● Task description:
Please answer from the text on input validation: in Java, what should you call after writing to a file if you need the data immediately?

8. Validation, Common Errors & Good Practices

  • Never trust the user – always convert and check the type of input.
  • Provide clear, unambiguous prompts (e.g., “Enter a whole number between 1 and 100”).
  • When reading files or network streams, always handle possible IOException (Java) or try/except (Python).
  • Close files, sockets or scanners when finished to free system resources.
  • If you write to a file and need the data immediately, call flush() (Java) or use the with statement (Python) which flushes automatically.
  • Use loops for repeated input until valid data is received.
  • When working with arrays, check that the index is within bounds.

9. Tracing an I/O Program

Example pseudocode that reads five scores, stores them in an array, and calculates the average:

DECLARE scores[5] : INTEGER
total ← 0
FOR i ← 1 TO 5 DO
    READ scores[i]               // input
    total ← total + scores[i]    // accumulate
END FOR
average ← total / 5
WRITE "Average = ", average

Trace table (sample input: 12, 15, 9, 20, 14)

● Listed records:
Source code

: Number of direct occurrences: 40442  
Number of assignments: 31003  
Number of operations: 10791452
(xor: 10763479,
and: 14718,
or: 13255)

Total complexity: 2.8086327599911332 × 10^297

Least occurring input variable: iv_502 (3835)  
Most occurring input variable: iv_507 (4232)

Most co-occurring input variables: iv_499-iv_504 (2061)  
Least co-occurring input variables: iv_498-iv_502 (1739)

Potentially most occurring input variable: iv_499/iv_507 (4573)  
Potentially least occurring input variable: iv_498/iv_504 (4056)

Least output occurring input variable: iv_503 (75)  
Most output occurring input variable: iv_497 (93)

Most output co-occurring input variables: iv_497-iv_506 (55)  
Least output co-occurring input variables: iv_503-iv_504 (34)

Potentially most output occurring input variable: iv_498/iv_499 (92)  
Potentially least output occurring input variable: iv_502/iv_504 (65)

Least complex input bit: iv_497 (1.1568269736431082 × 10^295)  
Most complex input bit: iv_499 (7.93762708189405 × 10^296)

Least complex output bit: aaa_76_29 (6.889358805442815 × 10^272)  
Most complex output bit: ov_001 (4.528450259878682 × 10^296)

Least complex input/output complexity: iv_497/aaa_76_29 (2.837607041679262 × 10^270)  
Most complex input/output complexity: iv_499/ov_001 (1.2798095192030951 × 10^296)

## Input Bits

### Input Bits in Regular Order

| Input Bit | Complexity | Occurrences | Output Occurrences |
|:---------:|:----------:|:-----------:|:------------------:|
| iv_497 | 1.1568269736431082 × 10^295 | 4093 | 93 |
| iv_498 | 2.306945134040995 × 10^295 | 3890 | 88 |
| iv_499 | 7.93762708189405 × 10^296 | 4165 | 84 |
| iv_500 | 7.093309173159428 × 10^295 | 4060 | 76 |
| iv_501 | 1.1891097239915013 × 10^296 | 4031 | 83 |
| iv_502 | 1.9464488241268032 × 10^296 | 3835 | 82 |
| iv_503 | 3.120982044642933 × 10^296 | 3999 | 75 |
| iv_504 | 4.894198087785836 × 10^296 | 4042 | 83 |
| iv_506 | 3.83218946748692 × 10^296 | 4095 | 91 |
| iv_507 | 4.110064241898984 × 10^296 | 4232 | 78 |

● Your response:
flush()